─── Exercise data

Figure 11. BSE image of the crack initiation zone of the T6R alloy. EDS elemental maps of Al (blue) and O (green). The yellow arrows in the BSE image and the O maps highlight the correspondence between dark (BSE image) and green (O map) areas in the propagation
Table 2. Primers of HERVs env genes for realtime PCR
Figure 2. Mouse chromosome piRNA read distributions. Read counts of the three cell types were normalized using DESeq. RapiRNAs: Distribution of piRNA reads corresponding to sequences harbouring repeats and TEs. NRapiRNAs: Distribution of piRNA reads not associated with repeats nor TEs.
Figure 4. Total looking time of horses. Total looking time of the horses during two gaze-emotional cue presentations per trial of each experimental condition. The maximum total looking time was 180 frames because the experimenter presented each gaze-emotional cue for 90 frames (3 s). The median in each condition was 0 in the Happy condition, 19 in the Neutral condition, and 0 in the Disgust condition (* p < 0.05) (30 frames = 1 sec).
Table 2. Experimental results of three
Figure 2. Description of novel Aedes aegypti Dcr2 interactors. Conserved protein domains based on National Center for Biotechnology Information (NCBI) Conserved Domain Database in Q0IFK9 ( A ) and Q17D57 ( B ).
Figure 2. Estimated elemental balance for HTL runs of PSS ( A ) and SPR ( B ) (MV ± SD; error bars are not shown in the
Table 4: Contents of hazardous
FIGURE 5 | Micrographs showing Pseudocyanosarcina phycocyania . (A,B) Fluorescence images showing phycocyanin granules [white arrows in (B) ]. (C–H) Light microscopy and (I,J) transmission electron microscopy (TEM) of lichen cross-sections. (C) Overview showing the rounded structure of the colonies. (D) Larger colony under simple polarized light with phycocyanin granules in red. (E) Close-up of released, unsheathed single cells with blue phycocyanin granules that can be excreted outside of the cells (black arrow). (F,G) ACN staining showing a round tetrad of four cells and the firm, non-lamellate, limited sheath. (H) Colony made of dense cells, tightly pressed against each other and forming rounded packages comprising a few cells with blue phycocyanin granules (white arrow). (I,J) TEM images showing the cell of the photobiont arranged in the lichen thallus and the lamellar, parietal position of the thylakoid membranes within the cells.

──────

The problem: So that nothing is lost, please reproduce each entry exactly as written.

Solution for this task:
Figure 11. BSE image of the crack initiation zone of the T6R alloy. EDS elemental maps of Al (blue) and O (green). The yellow arrows in the BSE image and the O maps highlight the correspondence between dark (BSE image) and green (O map) areas in the propagation
Table 2. Primers of HERVs env genes for realtime PCR
Figure 2. Mouse chromosome piRNA read distributions. Read counts of the three cell types were normalized using DESeq. RapiRNAs: Distribution of piRNA reads corresponding to sequences harbouring repeats and TEs. NRapiRNAs: Distribution of piRNA reads not associated with repeats nor TEs.
Figure 4. Total looking time of horses. Total looking time of the horses during two gaze-emotional cue presentations per trial of each experimental condition. The maximum total looking time was 180 frames because the experimenter presented each gaze-emotional cue for 90 frames (3 s). The median in each condition was 0 in the Happy condition, 19 in the Neutral condition, and 0 in the Disgust condition (* p < 0.05) (30 frames = 1 sec).
Table 2. Experimental results of three
Figure 2. Description of novel Aedes aegypti Dcr2 interactors. Conserved protein domains based on National Center for Biotechnology Information (NCBI) Conserved Domain Database in Q0IFK9 ( A ) and Q17D57 ( B ).
Figure 2. Estimated elemental balance for HTL runs of PSS ( A ) and SPR ( B ) (MV ± SD; error bars are not shown in the
Table 4: Contents of hazardous
FIGURE 5 | Micrographs showing Pseudocyanosarcina phycocyania . (A,B) Fluorescence images showing phycocyanin granules [white arrows in (B) ]. (C–H) Light microscopy and (I,J) transmission electron microscopy (TEM) of lichen cross-sections. (C) Overview showing the rounded structure of the colonies. (D) Larger colony under simple polarized light with phycocyanin granules in red. (E) Close-up of released, unsheathed single cells with blue phycocyanin granules that can be excreted outside of the cells (black arrow). (F,G) ACN staining showing a round tetrad of four cells and the firm, non-lamellate, limited sheath. (H) Colony made of dense cells, tightly pressed against each other and forming rounded packages comprising a few cells with blue phycocyanin granules (white arrow). (I,J) TEM images showing the cell of the photobiont arranged in the lichen thallus and the lamellar, parietal position of the thylakoid membranes within the cells.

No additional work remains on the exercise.